Collected data:
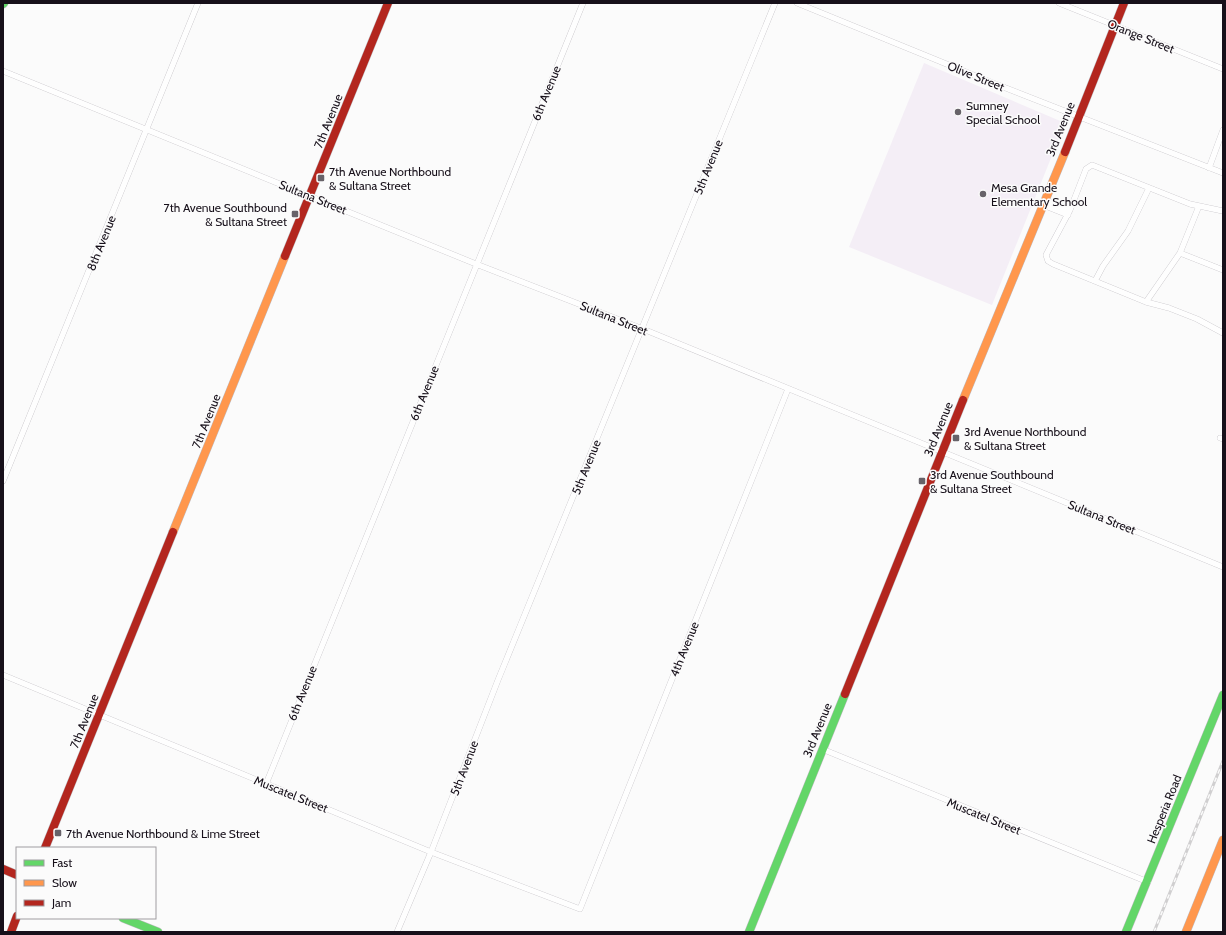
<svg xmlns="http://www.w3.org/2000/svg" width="1226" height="935" font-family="Cabin,sans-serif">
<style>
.built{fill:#f4eef6}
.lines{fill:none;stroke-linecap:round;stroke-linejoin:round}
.street-casing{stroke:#bfbcc1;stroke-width:6}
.fast-casing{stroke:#bfbcc1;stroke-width:9}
.slow-casing{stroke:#bfbcc1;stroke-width:9}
.jam-casing{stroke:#bfbcc1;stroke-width:9}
.street{stroke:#fefefe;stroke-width:5.5}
.fast{stroke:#63d668;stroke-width:8}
.slow{stroke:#ff974d;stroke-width:8}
.jam{stroke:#b3261e;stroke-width:8}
.rail-casing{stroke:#d0cfd0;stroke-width:3}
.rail{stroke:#fbfbfb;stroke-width:1.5;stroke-dasharray:4.5;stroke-linecap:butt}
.poi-dot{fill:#676269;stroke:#fbfbfb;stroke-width:1.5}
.labels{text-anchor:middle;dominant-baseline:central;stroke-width:3;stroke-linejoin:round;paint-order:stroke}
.street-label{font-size:12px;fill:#17101a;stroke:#fbfbfb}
.poi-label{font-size:12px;fill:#17101a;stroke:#fbfbfb;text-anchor:start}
</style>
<rect width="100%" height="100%" fill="#fbfbfb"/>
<path class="built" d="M 924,63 L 1065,123 L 992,305 L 849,247 Z"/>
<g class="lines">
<g class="street-casing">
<path id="street" d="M 797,3 L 993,83 L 1223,173
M 1059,3 L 1223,69
M 3,71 L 476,264 L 643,329 L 1223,567
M 1209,168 L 1223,130
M 1044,202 L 1048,207 L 1068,215
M 1044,202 L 1050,202 L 1070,210
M 1223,211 L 1190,204 L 1092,165 L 1086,169 L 1070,210 L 1046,255 L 1048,261 L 1053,264 L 1146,302 L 1169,308 L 1197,319 L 1223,333
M 1180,253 L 1223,270
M 1095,281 L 1103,266 L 1128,231 L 1149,188
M 1146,302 L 1180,253 L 1199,206
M 1220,438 L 1223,439
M 3,481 L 198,3
M 3,675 L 431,852 L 580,909 L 788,389
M 822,749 L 1148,882
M 266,784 L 583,3
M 397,932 L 431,852 L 498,680 L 775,3"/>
</g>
<g class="fast-casing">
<path id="fast" d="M 3,4 L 4,3
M 123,918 L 158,932
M 749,932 L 845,694
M 1126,932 L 1223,695"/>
</g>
<g class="slow-casing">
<path id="slow" d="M 963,400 L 1065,152
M 173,532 L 285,256
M 1186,932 L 1223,840"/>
</g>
<g class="jam-casing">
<path id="jam" d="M 1065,152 L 1124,3
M 285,256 L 388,3
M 845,694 L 963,400
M 45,848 L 173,532
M 3,869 L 17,875
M 11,932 L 17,916"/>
</g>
<use href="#street" class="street"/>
<use href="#fast" class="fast"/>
<use href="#slow" class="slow"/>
<use href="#jam" class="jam"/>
<g class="rail-casing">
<path id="rail" d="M 1154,932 L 1223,761"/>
</g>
<use href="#rail" class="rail"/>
</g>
<g class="poi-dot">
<circle cx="958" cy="112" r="4"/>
<rect x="317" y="174" width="8" height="8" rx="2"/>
<circle cx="983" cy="194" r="4"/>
<rect x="291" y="210" width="8" height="8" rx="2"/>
<rect x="952" y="434" width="8" height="8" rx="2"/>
<rect x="918" y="477" width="8" height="8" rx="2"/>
<rect x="54" y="829" width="8" height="8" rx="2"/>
</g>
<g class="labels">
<g class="street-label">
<text transform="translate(1141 36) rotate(22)">Orange Street</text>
<text transform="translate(976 76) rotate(22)">Olive Street</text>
<text transform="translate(546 93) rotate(-68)">6th Avenue</text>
<text transform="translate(328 121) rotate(-68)">7th Avenue</text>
<text transform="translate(1060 129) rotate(-68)">3rd Avenue</text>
<text transform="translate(708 167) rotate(-68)">5th Avenue</text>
<text transform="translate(313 197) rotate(22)">Sultana Street</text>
<text transform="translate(101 243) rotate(-68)">8th Avenue</text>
<text transform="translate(614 318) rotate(22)">Sultana Street</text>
<text transform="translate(424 393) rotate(-68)">6th Avenue</text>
<text transform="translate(206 421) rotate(-68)">7th Avenue</text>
<text transform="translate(938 429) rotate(-68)">3rd Avenue</text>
<text transform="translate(586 467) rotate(-68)">5th Avenue</text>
<text transform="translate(1102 517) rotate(22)">Sultana Street</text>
<text transform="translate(684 649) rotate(-68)">4th Avenue</text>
<text transform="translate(302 693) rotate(-68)">6th Avenue</text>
<text transform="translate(84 721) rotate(-68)">7th Avenue</text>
<text transform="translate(817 730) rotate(-68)">3rd Avenue</text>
<text transform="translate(464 768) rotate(-69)">5th Avenue</text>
<text transform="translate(291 794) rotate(22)">Muscatel Street</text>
<text transform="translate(1164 809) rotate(-68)">Hesperia Road</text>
<text transform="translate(984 816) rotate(22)">Muscatel Street</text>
</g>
<g class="poi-label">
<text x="966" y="105">Sumney<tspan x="966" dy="14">Special School</tspan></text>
<text x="329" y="171">7th Avenue Northbound<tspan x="329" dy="14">&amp; Sultana Street</tspan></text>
<text x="991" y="187">Mesa Grande<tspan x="991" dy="14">Elementary School</tspan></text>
<text x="287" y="207" text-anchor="end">7th Avenue Southbound<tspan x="287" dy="14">&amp; Sultana Street</tspan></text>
<text x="964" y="431">3rd Avenue Northbound<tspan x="964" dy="14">&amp; Sultana Street</tspan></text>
<text x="930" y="474">3rd Avenue Southbound<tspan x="930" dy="14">&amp; Sultana Street</tspan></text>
<text x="66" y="833">7th Avenue Northbound &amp; Lime Street</text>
</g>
</g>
<rect width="1226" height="935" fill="none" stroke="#17101a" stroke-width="8"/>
<rect x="16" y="847" width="140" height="72" fill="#fbfbfb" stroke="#a09da1"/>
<rect x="24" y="860" width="20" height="6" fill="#63d668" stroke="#a09da1"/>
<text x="52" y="867" font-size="12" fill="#17101a">Fast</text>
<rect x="24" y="880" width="20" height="6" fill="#ff974d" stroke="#a09da1"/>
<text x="52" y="887" font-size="12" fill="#17101a">Slow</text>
<rect x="24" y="900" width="20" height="6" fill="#b3261e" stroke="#a09da1"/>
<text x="52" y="907" font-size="12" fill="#17101a">Jam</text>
</svg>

● WHAT THE TASK REQUIRES:
Could you copy the lines above exactly and skip the images?

● ANSWER SPACE:
<svg xmlns="http://www.w3.org/2000/svg" width="1226" height="935" font-family="Cabin,sans-serif">
<style>
.built{fill:#f4eef6}
.lines{fill:none;stroke-linecap:round;stroke-linejoin:round}
.street-casing{stroke:#bfbcc1;stroke-width:6}
.fast-casing{stroke:#bfbcc1;stroke-width:9}
.slow-casing{stroke:#bfbcc1;stroke-width:9}
.jam-casing{stroke:#bfbcc1;stroke-width:9}
.street{stroke:#fefefe;stroke-width:5.5}
.fast{stroke:#63d668;stroke-width:8}
.slow{stroke:#ff974d;stroke-width:8}
.jam{stroke:#b3261e;stroke-width:8}
.rail-casing{stroke:#d0cfd0;stroke-width:3}
.rail{stroke:#fbfbfb;stroke-width:1.5;stroke-dasharray:4.5;stroke-linecap:butt}
.poi-dot{fill:#676269;stroke:#fbfbfb;stroke-width:1.5}
.labels{text-anchor:middle;dominant-baseline:central;stroke-width:3;stroke-linejoin:round;paint-order:stroke}
.street-label{font-size:12px;fill:#17101a;stroke:#fbfbfb}
.poi-label{font-size:12px;fill:#17101a;stroke:#fbfbfb;text-anchor:start}
</style>
<rect width="100%" height="100%" fill="#fbfbfb"/>
<path class="built" d="M 924,63 L 1065,123 L 992,305 L 849,247 Z"/>
<g class="lines">
<g class="street-casing">
<path id="street" d="M 797,3 L 993,83 L 1223,173
M 1059,3 L 1223,69
M 3,71 L 476,264 L 643,329 L 1223,567
M 1209,168 L 1223,130
M 1044,202 L 1048,207 L 1068,215
M 1044,202 L 1050,202 L 1070,210
M 1223,211 L 1190,204 L 1092,165 L 1086,169 L 1070,210 L 1046,255 L 1048,261 L 1053,264 L 1146,302 L 1169,308 L 1197,319 L 1223,333
M 1180,253 L 1223,270
M 1095,281 L 1103,266 L 1128,231 L 1149,188
M 1146,302 L 1180,253 L 1199,206
M 1220,438 L 1223,439
M 3,481 L 198,3
M 3,675 L 431,852 L 580,909 L 788,389
M 822,749 L 1148,882
M 266,784 L 583,3
M 397,932 L 431,852 L 498,680 L 775,3"/>
</g>
<g class="fast-casing">
<path id="fast" d="M 3,4 L 4,3
M 123,918 L 158,932
M 749,932 L 845,694
M 1126,932 L 1223,695"/>
</g>
<g class="slow-casing">
<path id="slow" d="M 963,400 L 1065,152
M 173,532 L 285,256
M 1186,932 L 1223,840"/>
</g>
<g class="jam-casing">
<path id="jam" d="M 1065,152 L 1124,3
M 285,256 L 388,3
M 845,694 L 963,400
M 45,848 L 173,532
M 3,869 L 17,875
M 11,932 L 17,916"/>
</g>
<use href="#street" class="street"/>
<use href="#fast" class="fast"/>
<use href="#slow" class="slow"/>
<use href="#jam" class="jam"/>
<g class="rail-casing">
<path id="rail" d="M 1154,932 L 1223,761"/>
</g>
<use href="#rail" class="rail"/>
</g>
<g class="poi-dot">
<circle cx="958" cy="112" r="4"/>
<rect x="317" y="174" width="8" height="8" rx="2"/>
<circle cx="983" cy="194" r="4"/>
<rect x="291" y="210" width="8" height="8" rx="2"/>
<rect x="952" y="434" width="8" height="8" rx="2"/>
<rect x="918" y="477" width="8" height="8" rx="2"/>
<rect x="54" y="829" width="8" height="8" rx="2"/>
</g>
<g class="labels">
<g class="street-label">
<text transform="translate(1141 36) rotate(22)">Orange Street</text>
<text transform="translate(976 76) rotate(22)">Olive Street</text>
<text transform="translate(546 93) rotate(-68)">6th Avenue</text>
<text transform="translate(328 121) rotate(-68)">7th Avenue</text>
<text transform="translate(1060 129) rotate(-68)">3rd Avenue</text>
<text transform="translate(708 167) rotate(-68)">5th Avenue</text>
<text transform="translate(313 197) rotate(22)">Sultana Street</text>
<text transform="translate(101 243) rotate(-68)">8th Avenue</text>
<text transform="translate(614 318) rotate(22)">Sultana Street</text>
<text transform="translate(424 393) rotate(-68)">6th Avenue</text>
<text transform="translate(206 421) rotate(-68)">7th Avenue</text>
<text transform="translate(938 429) rotate(-68)">3rd Avenue</text>
<text transform="translate(586 467) rotate(-68)">5th Avenue</text>
<text transform="translate(1102 517) rotate(22)">Sultana Street</text>
<text transform="translate(684 649) rotate(-68)">4th Avenue</text>
<text transform="translate(302 693) rotate(-68)">6th Avenue</text>
<text transform="translate(84 721) rotate(-68)">7th Avenue</text>
<text transform="translate(817 730) rotate(-68)">3rd Avenue</text>
<text transform="translate(464 768) rotate(-69)">5th Avenue</text>
<text transform="translate(291 794) rotate(22)">Muscatel Street</text>
<text transform="translate(1164 809) rotate(-68)">Hesperia Road</text>
<text transform="translate(984 816) rotate(22)">Muscatel Street</text>
</g>
<g class="poi-label">
<text x="966" y="105">Sumney<tspan x="966" dy="14">Special School</tspan></text>
<text x="329" y="171">7th Avenue Northbound<tspan x="329" dy="14">&amp; Sultana Street</tspan></text>
<text x="991" y="187">Mesa Grande<tspan x="991" dy="14">Elementary School</tspan></text>
<text x="287" y="207" text-anchor="end">7th Avenue Southbound<tspan x="287" dy="14">&amp; Sultana Street</tspan></text>
<text x="964" y="431">3rd Avenue Northbound<tspan x="964" dy="14">&amp; Sultana Street</tspan></text>
<text x="930" y="474">3rd Avenue Southbound<tspan x="930" dy="14">&amp; Sultana Street</tspan></text>
<text x="66" y="833">7th Avenue Northbound &amp; Lime Street</text>
</g>
</g>
<rect width="1226" height="935" fill="none" stroke="#17101a" stroke-width="8"/>
<rect x="16" y="847" width="140" height="72" fill="#fbfbfb" stroke="#a09da1"/>
<rect x="24" y="860" width="20" height="6" fill="#63d668" stroke="#a09da1"/>
<text x="52" y="867" font-size="12" fill="#17101a">Fast</text>
<rect x="24" y="880" width="20" height="6" fill="#ff974d" stroke="#a09da1"/>
<text x="52" y="887" font-size="12" fill="#17101a">Slow</text>
<rect x="24" y="900" width="20" height="6" fill="#b3261e" stroke="#a09da1"/>
<text x="52" y="907" font-size="12" fill="#17101a">Jam</text>
</svg>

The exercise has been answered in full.